Things often attributed to women’s ‘fate’ and ‘destiny’ were opened up. I remember when we read the story Beta Kiska? Jaleb used every letter of the alphabet and symbol she had learnt to pour herself into her letter. “Didi! My husband has thrown me out of the house and has kept my son with him. He says, ‘You are a hick. You are uneducated.’ But the truth is that he is having an affair with his sister-in-law. I am fair. I have hair like gold. But I am uneducated. I will become educated and send him a letter.”

This is a story from nearly two decades ago when mobile phones and the internet were not so common, and letters were the only way to send messages to remote areas. Back then, when we asked women why they wanted to learn to read and write they usually had two or three reasons: “Jobs might be difficult at our age, but we want to be able to read bus numbers.” Or they would say they don’t want to get cheated if they sell something in the market. Or if they had trouble at their marital home, they would be able to write to their parents. Were women able to do this? Are they able to do this now? It is still a big question. But at the literacy camps and the centre, women and teenage girls wrote and wrote and wrote letters.

They have also deployed letters to assert their rights and power.

We saw this in Tara’s letters. Take special note that Tara’s letters were written in a formal mode because she knew these letters were addressed to government officials. Tara Devi had written her letter to the block-level administration.

Prasasan [Note: Should be written as Prashasan, but since there are slippery slopes between S and Sh, many rural women write this word with a mere S]
Chirai Village, Varanasi

I humbly request that the drains in my village be cleaned. They are not being cleaned right now. I, therefore ask that you please organise the cleaning.

Yours sincerely,
Taradevi,
Prahladpur, Varanasi

But when we read Bhagwati and Lakshmi’s letters, both demanded civic rights, but in an informal style.

Lakshmi, in her early 30s, from Mehroni, writes:

“My name is Lakshmi and I study at the literacy centre in Badkilolli. I do MNREGA work. Earlier the pradan wouldn’t give us any work. But we put in a demand for work. Then we were assigned work in the kind of places where no one was working. But we worked there and showed that pradan. Hardev Baba Ji.”

Bhagwati, from Gauna village, Madawara, writes:

“My name is Bhagwati Sahariya and I am a resident of the village of Gauna. Thirty men and twenty women got on a tractor and came to Lalitpur’s DM sahib.

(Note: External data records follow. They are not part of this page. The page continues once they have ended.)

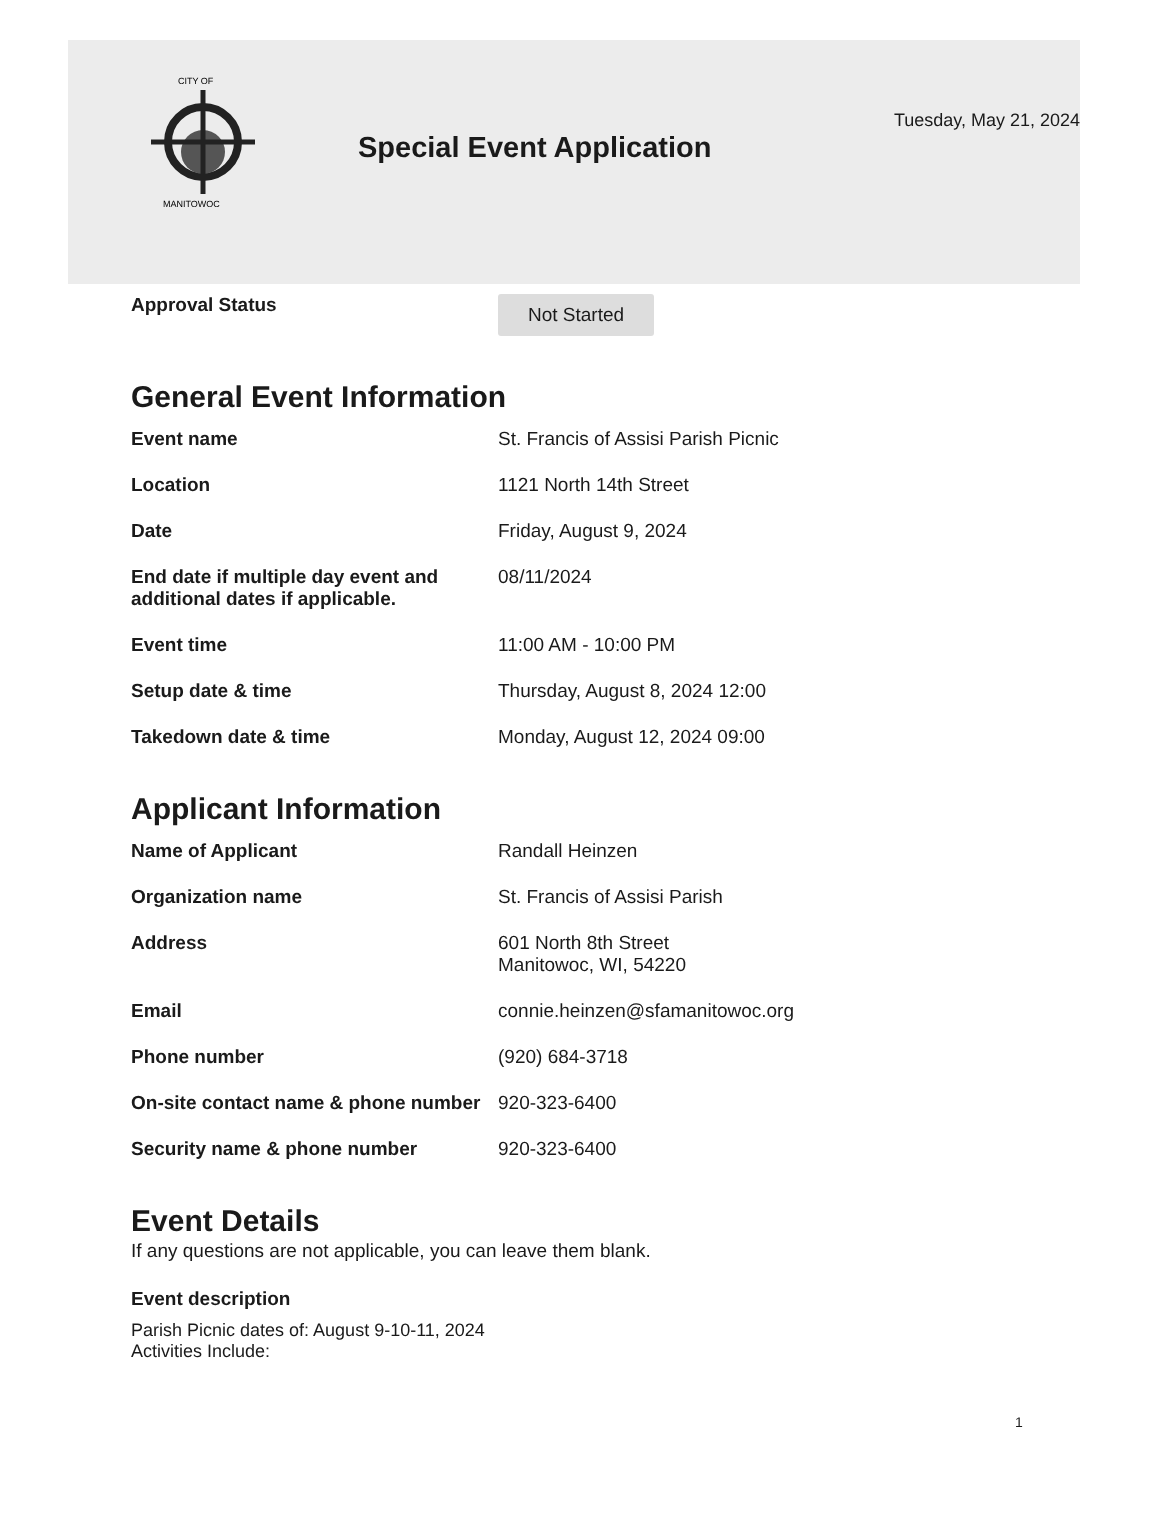CITY OF
MANITOWOC
Special Event Application
Tuesday, May 21, 2024
| Approval Status | Not Started |
General Event Information
| Event name | St. Francis of Assisi Parish Picnic |
| Location | 1121 North 14th Street |
| Date | Friday, August 9, 2024 |
| End date if multiple day event and additional dates if applicable. | 08/11/2024 |
| Event time | 11:00 AM - 10:00 PM |
| Setup date & time | Thursday, August 8, 2024 12:00 |
| Takedown date & time | Monday, August 12, 2024 09:00 |
Applicant Information
| Name of Applicant | Randall Heinzen |
| Organization name | St. Francis of Assisi Parish |
| Address | 601 North 8th Street Manitowoc, WI, 54220 |
| Email | connie.heinzen@sfamanitowoc.org |
| Phone number | (920) 684-3718 |
| On-site contact name & phone number | 920-323-6400 |
| Security name & phone number | 920-323-6400 |
Event Details
If any questions are not applicable, you can leave them blank.
Event description
Parish Picnic dates of: August 9-10-11, 2024
Activities Include:
1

They wanted to ask about widow pension and social pension on behalf of some of the women. The DM sahib asked, ‘Why have so many men and women come here?’ … We returned to our village. In a couple of months all the women got their pension and some people got their permits too.”

***
In today’s era of the mobile phone and the internet, writing letters on paper is a near defunct practice. But even now, in the women’s literacy programmes or in the programmes for adolescent girls, we ask them to write letters. And they sit down to write with the same verve and dedication. They write about the myriad things they are unable to discuss with anyone. Like Gulnar at the Delhi PACE Centre, all of 15 years old and from Seemapuri, writes a letter and puts it in her file because what is in her heart would remain unsaid and stuck otherwise. But now, her feelings, her desires, what is going on in her neighbourhood, what angers her, all this goes quietly into her letter and then into the file.

Translated from Hindi by Nisha Susan and Dipta Bhog.

Purnima is a feminist and women’s rights activist. She has been working with Nirantar Trust since 1998 and has been involved in various aspects of training and capacity building of community-based organisations working on women’s literacy. She has an expertise in developing teaching-learning material for adult education programmes, review and evaluation of programmes, and research and advocacy. Purnima is one of the founding members of Sahjani Shiksha Kendra and Nazariya Foundation. She has a masters degree in clinical psychology from BHU (UP).